The release notes that about 50 percent of people 65 and older in the United States have completed ADs. However, little is known about why some people have them while others do not. Most research treats the decision to complete an AD as an individual choice, but we don’t know very much about the roles that spouses and other family members may play in a person’s decision to engage in end-of-life planning.

The 2017 study’s researcher, Catheryn S. Koss, JD, PhD, of the Gerontology Center, University of Kansas, examined information from 2,243 married couples aged 65 and older who had participated in the Health and Retirement Study during 2004-2012.

In the study, Dr. Koss looked at how individual characteristics and characteristics of a person’s spouse influenced whether older adults had ADs. These characteristics included:

  • Age
  • Education
  • Poor health
  • Prior hospitalizations and/or outpatient surgeries (those that don’t require an overnight hospital stay)
  • Having greater household assets

Among participants in the study, 57 percent of men and 56 percent of women had ADs. Both spouses had ADs in 46 percent of couples and neither had ADs in 33 percent of couples.

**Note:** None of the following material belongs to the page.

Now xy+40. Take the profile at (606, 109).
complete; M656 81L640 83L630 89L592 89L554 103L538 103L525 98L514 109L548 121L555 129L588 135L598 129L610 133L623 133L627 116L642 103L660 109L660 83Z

Some of the insights the study revealed include:

  • Age (for an individual and his/her spouse) was linked to having an AD for both men and women.
  • Men’s education was associated with having their own AD and an AD for their wives.
  • The worse a wife’s health, the less likely a man was to have an AD.
  • Hospitalization and/or outpatient surgery for men was associated with having an AD for both spouses.
  • Women with regular healthcare providers were more likely to have an AD, but this did not hold true for men.

The results of this study suggest that having an AD among older married adults is affected both by the characteristics of individuals in a married relationship, as well as their joint experience as a couple. Furthermore, how spouses influence one another’s advance care planning seems to differ by gender.